• **What to do**: In the account of the slide, what did the white sign on top of the dam read?

With daybreak came the first word on just what had happened. At 6 o’clock the planes reported (CA-1) as recorded in the Highway Department’s log.

“Slide area 43 mi. so. of Ennis. White sign on the top of dam reading OK-SOS. Road has gone into the lake on the road side. Mountain has gone into lake on opposite side. Cracks 6 to 8 ft. across the road. Slide is estimated to be ½ mi. long and 300-500 ft. deep. Water rising fast. About 50 cars stranded in the area. Estimated 150-200 people. The only way out by helicopter.”

Potter immediately called Johnson Flying Service, a pioneer regional flying outfit in Missoula, 200 miles from the slide, and ordered a helicopter for rescue work. He also asked for helicopter assistance from Malmstrom Air Force Base in Great Falls, Montana, 190 miles to the north. Malmstrom’s rescue copter had blown a tire the day before, so they sent a jet to Salt Lake for a new one. Potter hollered for helicopters on the National Alert Warning System hot line.

“How many do you need?” he was asked.

“All you can get,” he answered.

• **Stored data**:
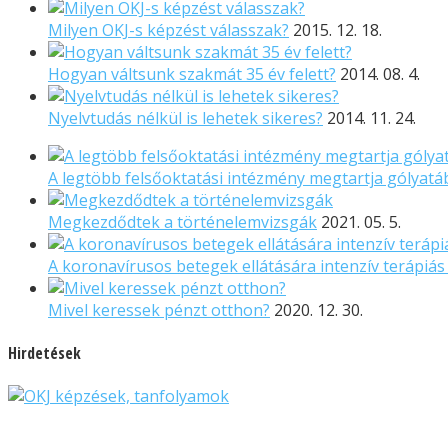
Milyen OKJ-s képzést válasszak?
2015. 12. 18.
Hogyan váltsunk szakmát 35 év felett?
2014. 08. 4.
Nyelvtudás nélkül is lehetek sikeres?
2014. 11. 24.
A legtöbb felsőoktatási intézmény megtartja gólyatá
Megkezdődtek a történelemvizsgák
2021. 05. 5.
A koronavírusos betegek ellátására intenzív terápiá
Mivel keressek pénzt otthon?
2020. 12. 30.
Hirdetések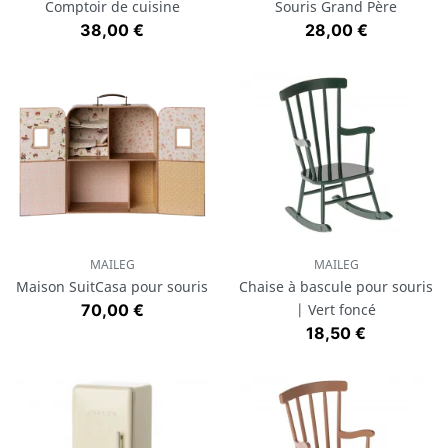
Comptoir de cuisine
Souris Grand Père
Prix
Prix
38,00 €
28,00 €
MAILEG
MAILEG
Maison SuitCasa pour souris
Chaise à bascule pour souris
Prix
70,00 €
| Vert foncé
Prix
18,50 €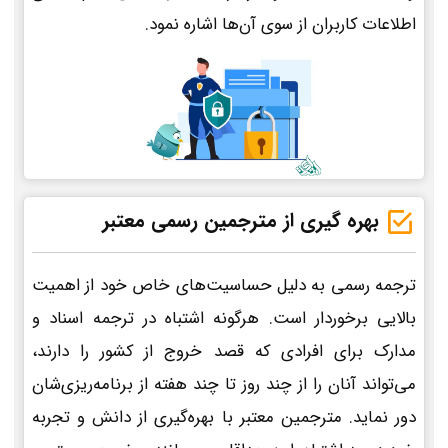
اطلاعات کاربران از سوی آن‌ها اشاره نمود.
بهره گیری از مترجمین رسمی معتبر
ترجمه رسمی به دلیل حساسیت‌های خاص خود از اهمیت
بالایی برخوردار است. هرگونه اشتباه در ترجمه اسناد و
مدارک برای افرادی که قصد خروج از کشور را دارند،
می‌تواند آنان را از چند روز تا چند هفته از برنامه‌ریزی‌شان
دور نماید. مترجمین معتبر با بهره‌گیری از دانش و تجربه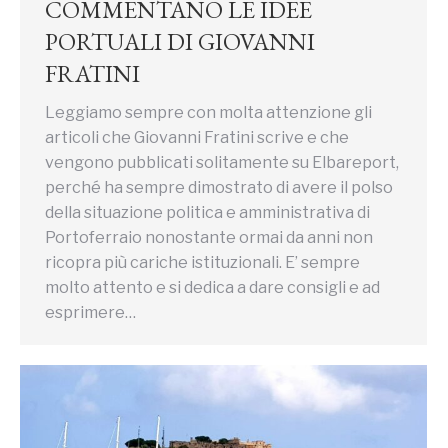
COMMENTANO LE IDEE
PORTUALI DI GIOVANNI
FRATINI
Leggiamo sempre con molta attenzione gli
articoli che Giovanni Fratini scrive e che
vengono pubblicati solitamente su Elbareport,
perché ha sempre dimostrato di avere il polso
della situazione politica e amministrativa di
Portoferraio nonostante ormai da anni non
ricopra più cariche istituzionali. E’ sempre
molto attento e si dedica a dare consigli e ad
esprimere…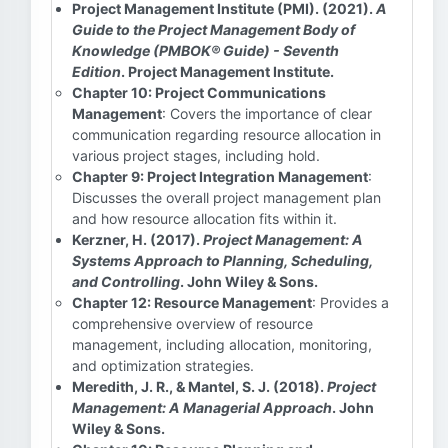
Project Management Institute (PMI). (2021).
A
Guide to the Project Management Body of
Knowledge (PMBOK® Guide) - Seventh
Edition
. Project Management Institute.
Chapter 10: Project Communications
Management
: Covers the importance of clear
communication regarding resource allocation in
various project stages, including hold.
Chapter 9: Project Integration Management
:
Discusses the overall project management plan
and how resource allocation fits within it.
Kerzner, H. (2017).
Project Management: A
Systems Approach to Planning, Scheduling,
and Controlling
. John Wiley & Sons.
Chapter 12: Resource Management
: Provides a
comprehensive overview of resource
management, including allocation, monitoring,
and optimization strategies.
Meredith, J. R., & Mantel, S. J. (2018).
Project
Management: A Managerial Approach
. John
Wiley & Sons.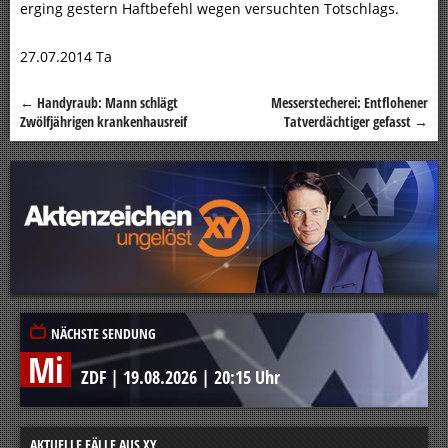
erging gestern Haftbefehl wegen versuchten Totschlags.
27.07.2014 Ta
←
Handyraub: Mann schlägt
Messerstecherei: Entflohener
Beitragsnavigation
Zwölfjährigen krankenhausreif
Tatverdächtiger gefasst
→
NÄCHSTE SENDUNG
Mi
ZDF
|
19.08.2026
|
20:15 Uhr
AKTUELLE FÄLLE AUS XY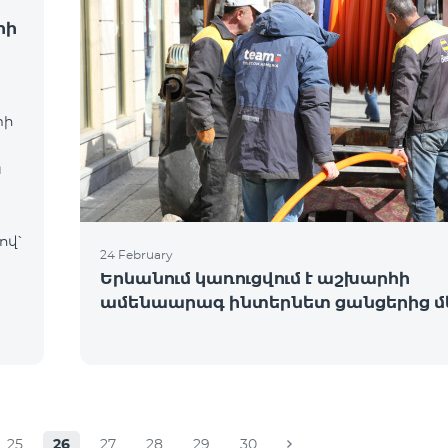
րի
տի
ն
ով՝
24 February
Երևանում կառուցվում է աշխարհի
ամենաարագ ինտերնետ ցանցերից մ
25
26
27
28
29
30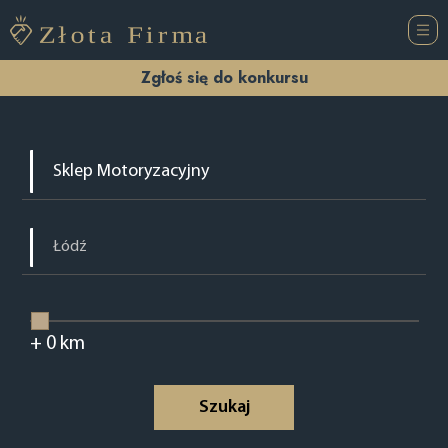
Zgłoś się do konkursu
+
0
km
Szukaj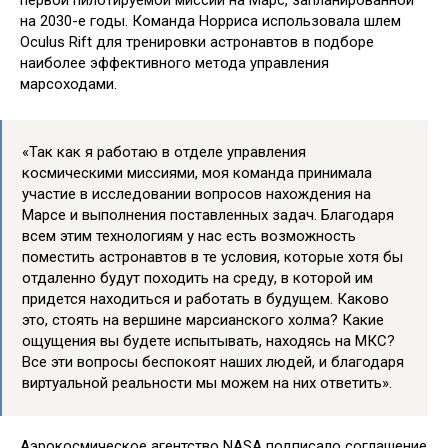
первой пилотируемой миссии на Марс, запланированной
на 2030-е годы. Команда Норриса использовала шлем
Oculus Rift для тренировки астронавтов в подборе
наиболее эффективного метода управления
марсоходами.
«Так как я работаю в отделе управления
космическими миссиями, моя команда принимала
участие в исследовании вопросов нахождения на
Марсе и выполнения поставленных задач. Благодаря
всем этим технологиям у нас есть возможность
поместить астронавтов в те условия, которые хотя бы
отдаленно будут походить на среду, в которой им
придется находиться и работать в будущем. Каково
это, стоять на вершине марсианского холма? Какие
ощущения вы будете испытывать, находясь на МКС?
Все эти вопросы беспокоят наших людей, и благодаря
виртуальной реальности мы можем на них ответить».
Аэрокосмическое агентство NASA подписало соглашение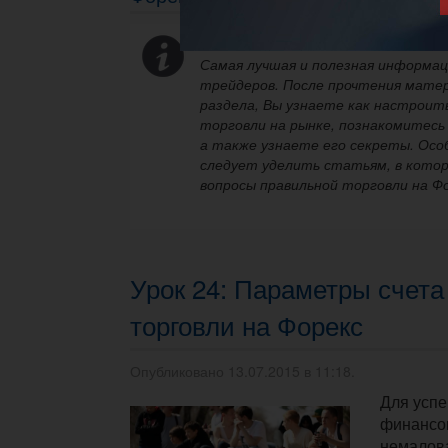
Самая лучшая и полезная информац
трейдеров. После прочтения матер
раздела, Вы узнаете как настроит
торговли на рынке, познакомитесь
а также узнаете его секреты. Осо
следует уделить статьям, в кото
вопросы правильной торговли на Фо
Урок 24: Параметры счета
торговли на Форекс
Опубликовано 13.07.2015 в 11:18.
Для успе
финансо
немалов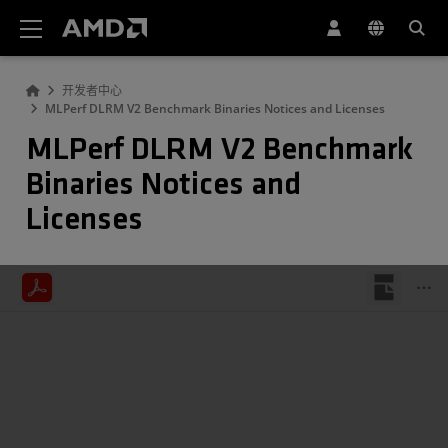
AMD 网站无障碍声明
开发者中心
MLPerf DLRM V2 Benchmark Binaries Notices and Licenses
MLPerf DLRM V2 Benchmark
Binaries Notices and
Licenses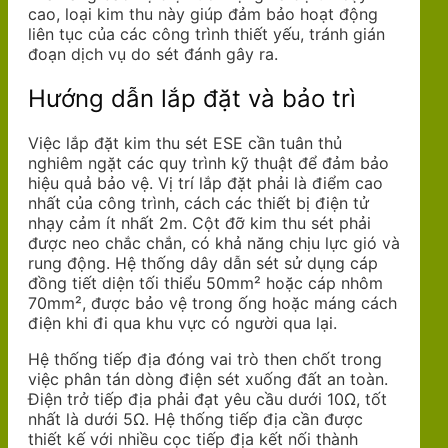
cao, loại kim thu này giúp đảm bảo hoạt động
liên tục của các công trình thiết yếu, tránh gián
đoạn dịch vụ do sét đánh gây ra.
Hướng dẫn lắp đặt và bảo trì
Việc lắp đặt kim thu sét ESE cần tuân thủ
nghiêm ngặt các quy trình kỹ thuật để đảm bảo
hiệu quả bảo vệ. Vị trí lắp đặt phải là điểm cao
nhất của công trình, cách các thiết bị điện tử
nhạy cảm ít nhất 2m. Cột đỡ kim thu sét phải
được neo chắc chắn, có khả năng chịu lực gió và
rung động. Hệ thống dây dẫn sét sử dụng cáp
đồng tiết diện tối thiểu 50mm² hoặc cáp nhôm
70mm², được bảo vệ trong ống hoặc máng cách
điện khi đi qua khu vực có người qua lại.
Hệ thống tiếp địa đóng vai trò then chốt trong
việc phân tán dòng điện sét xuống đất an toàn.
Điện trở tiếp địa phải đạt yêu cầu dưới 10Ω, tốt
nhất là dưới 5Ω. Hệ thống tiếp địa cần được
thiết kế với nhiều cọc tiếp địa kết nối thành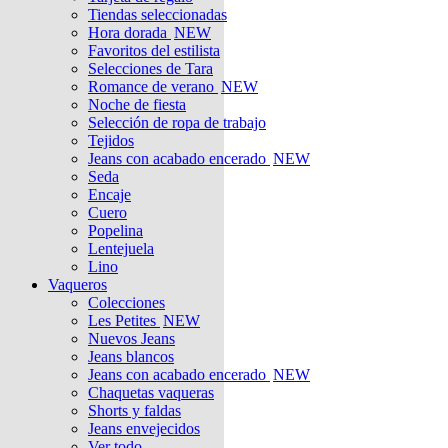
Tiendas seleccionadas
Hora dorada
NEW
Favoritos del estilista
Selecciones de Tara
Romance de verano
NEW
Noche de fiesta
Selección de ropa de trabajo
Tejidos
Jeans con acabado encerado
NEW
Seda
Encaje
Cuero
Popelina
Lentejuela
Lino
Vaqueros
Colecciones
Les Petites
NEW
Nuevos Jeans
Jeans blancos
Jeans con acabado encerado
NEW
Chaquetas vaqueras
Shorts y faldas
Jeans envejecidos
Ver todo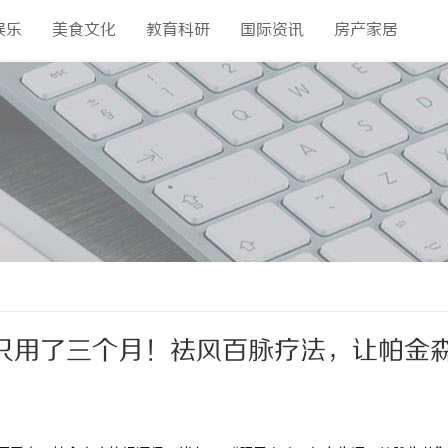
娱乐
美食文化
教育科研
国际资讯
房产家居
只用了三个月！祛风百脉疗法，让帕金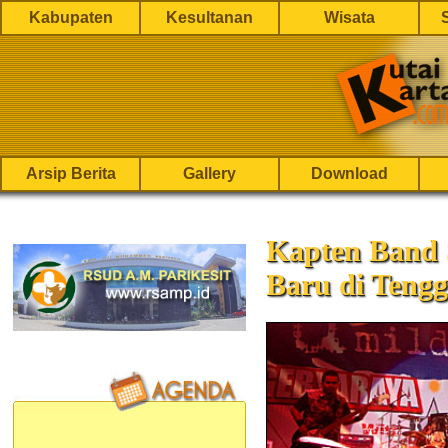
Kabupaten
Kesultanan
Wisata
Arsip Berita
Gallery
Download
Kapten Band 
Baru di Teng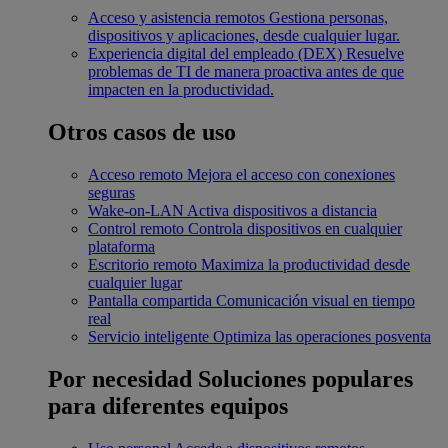
Acceso y asistencia remotos
Gestiona personas,
dispositivos y aplicaciones, desde cualquier lugar.
Experiencia digital del empleado (DEX)
Resuelve
problemas de TI de manera proactiva antes de que
impacten en la productividad.
Otros casos de uso
Acceso remoto
Mejora el acceso con conexiones
seguras
Wake-on-LAN
Activa dispositivos a distancia
Control remoto
Controla dispositivos en cualquier
plataforma
Escritorio remoto
Maximiza la productividad desde
cualquier lugar
Pantalla compartida
Comunicación visual en tiempo
real
Servicio inteligente
Optimiza las operaciones posventa
Por necesidad
Soluciones populares
para diferentes equipos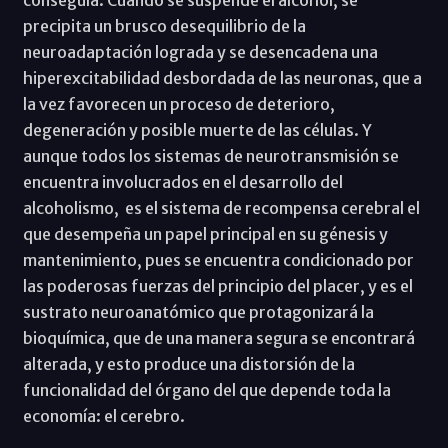
precipita un brusco desequilibrio de la
neuroadaptación lograda y se desencadena una
hiperexcitabilidad desbordada de las neuronas, que a
la vez favorecen un proceso de deterioro,
degeneración y posible muerte de las células. Y
aunque todos los sistemas de neurotransmisión se
encuentra involucrados en el desarrollo del
alcoholismo, es el sistema de recompensa cerebral el
que desempeña un papel principal en su génesis y
mantenimiento, pues se encuentra condicionado por
las poderosas fuerzas del principio del placer, y es el
sustrato neuroanatómico que protagonizará la
bioquímica, que de una manera segura se encontrará
alterada, y esto produce una distorsión de la
funcionalidad del órgano del que depende toda la
economía: el cerebro.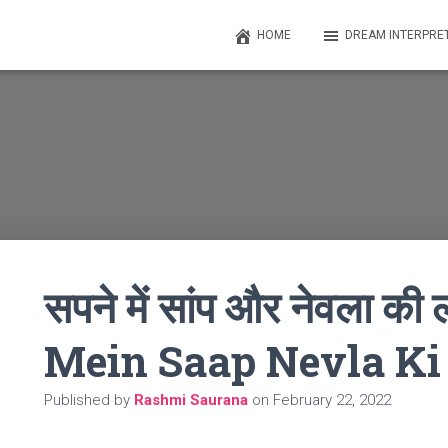
HOME
DREAM INTERPRE
सपने में सांप और नेवला क
Mein Saap Nevla Ki
Published by
Rashmi Saurana
on
February 22, 2022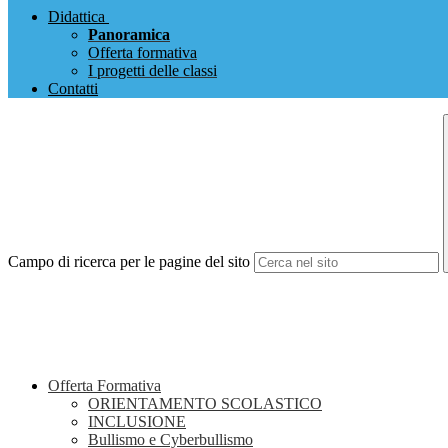
Didattica
Panoramica
Offerta formativa
I progetti delle classi
Contatti
Campo di ricerca per le pagine del sito
Offerta Formativa
ORIENTAMENTO SCOLASTICO
INCLUSIONE
Bullismo e Cyberbullismo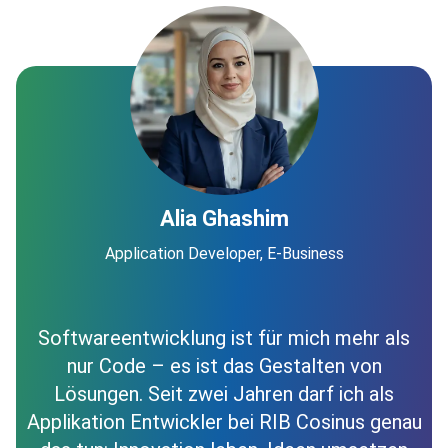
Alia Ghashim
Application Developer, E-Business
Softwareentwicklung ist für mich mehr als
nur Code – es ist das Gestalten von
Lösungen. Seit zwei Jahren darf ich als
Applikation Entwickler bei RIB Cosinus genau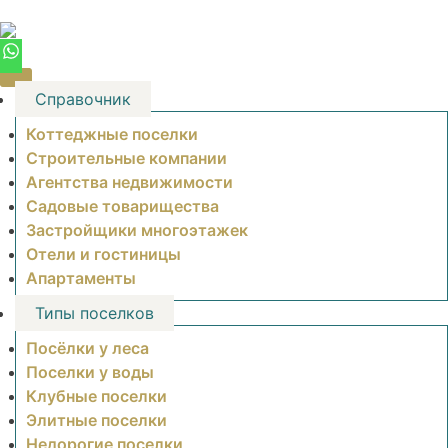
Skip
to
content
Справочник
Коттеджные поселки
Строительные компании
Агентства недвижимости
Садовые товарищества
Застройщики многоэтажек
Отели и гостиницы
Апартаменты
Типы поселков
Посёлки у леса
Поселки у воды
Клубные поселки
Элитные поселки
Недорогие поселки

• **Answer section**: OK-SOS